Josh Allen entered the draft being the biggest of all the quarterbacks drafted in the first round. Weighing 238 lbs and standing 6’5, he’s pretty hard to take down in the pocket. In his first four games, Allen has only won one of them. In his Week Three win over a hauntingly good Vikings defense, he scored three touchdowns, two on the ground and one in the air. He has thrown for over 600 yards in four games. However, he hasn’t thrown for more than a single touchdown in a game. One touchdown came in a loss against the Chargers and the other in a win against the Vikings.
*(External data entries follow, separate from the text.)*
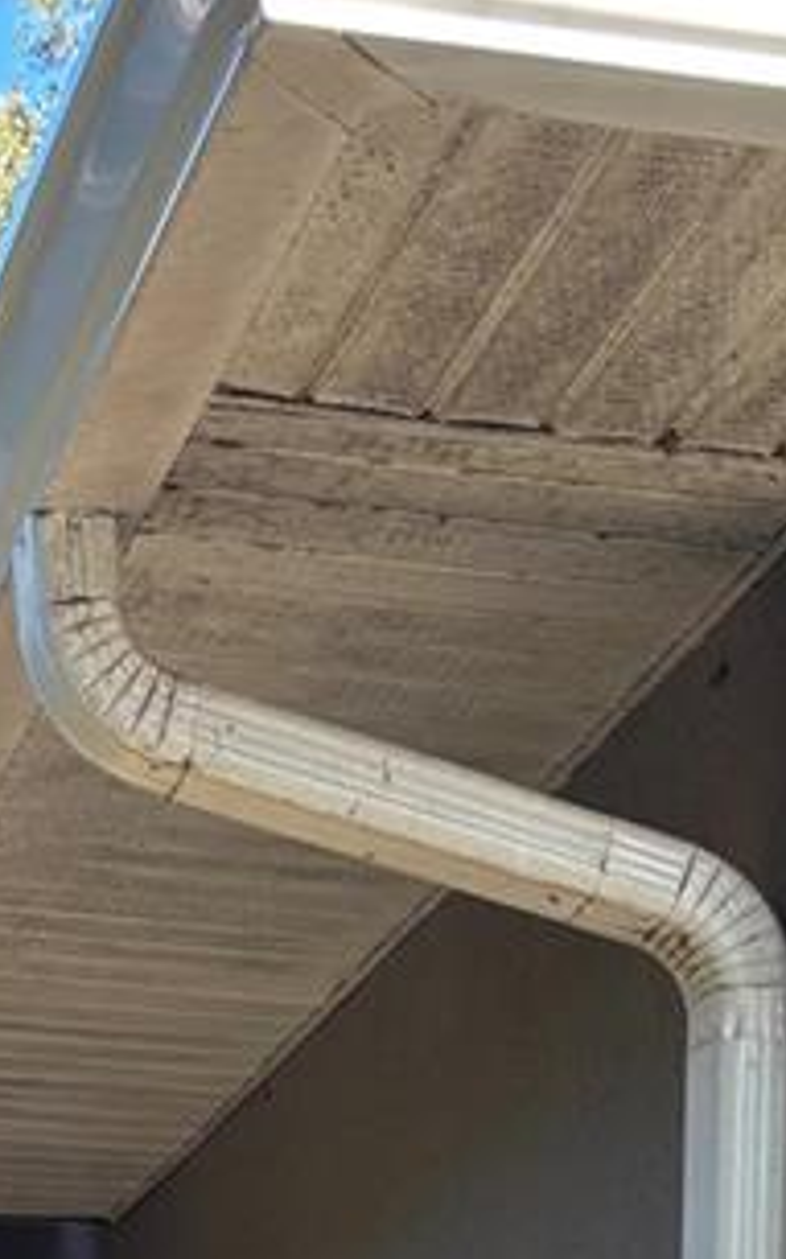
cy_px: 2033
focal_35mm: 108
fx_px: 3705
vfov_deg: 17.0
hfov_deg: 12.1
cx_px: 284
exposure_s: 1/444
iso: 50
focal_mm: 5.96
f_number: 1.6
Josh Rosen: 10th Pick UCLA

Josh Rosen was the fourth quarterback selected in the draft. In his press conference, he said these words, “There were nine mistakes made ahead of me.” Rosen implied that he’s the best player in the draft and should’ve been picked first overall. In college, Rosen’s composure was impeccable as shown in his comeback against Texas A&M Week 1 in 2017. In his pro career, his completion percentage is at 49.2%, completing no more than one touchdown a game playing for a dreadful Cardinals team with a historically bad offense. However, he hasn’t given the defenses much either, throwing 1 interception in 3 games.

Lamar Jackson: 32nd Pick Louisville

Lamar Jackson showed scouts why he should be drafted in his last two years as a dual-threat college quarterback. Lamar Jackson is the only quarterback to play in every game this season, and not start a single game. He gets some playing time for the Raven’s however, they don’t use him as conventional QB. He’s thrown the ball five times all season and only completed one pass. He has 72 rush yards on the season, but one fumble. Jackson’s role on the Raven’s is a motivator for Joe Flacco. The Ravens want the best play out of Joe Flacco so they drafted his replacement to let Flacco know that he’s ready to play at any given point.

All of these quarterbacks have futures in the NFL, some being better than others. As you can expect, there are going to be growing pains with rookie quarterbacks. From here on out, all five of these quarterbacks’ careers could go in any direction but one thing can be said: don’t expect these five to win a Superbowl anytime soon. With the pieces around them, none of them are suited to become Super Bowl champions in the next year or two.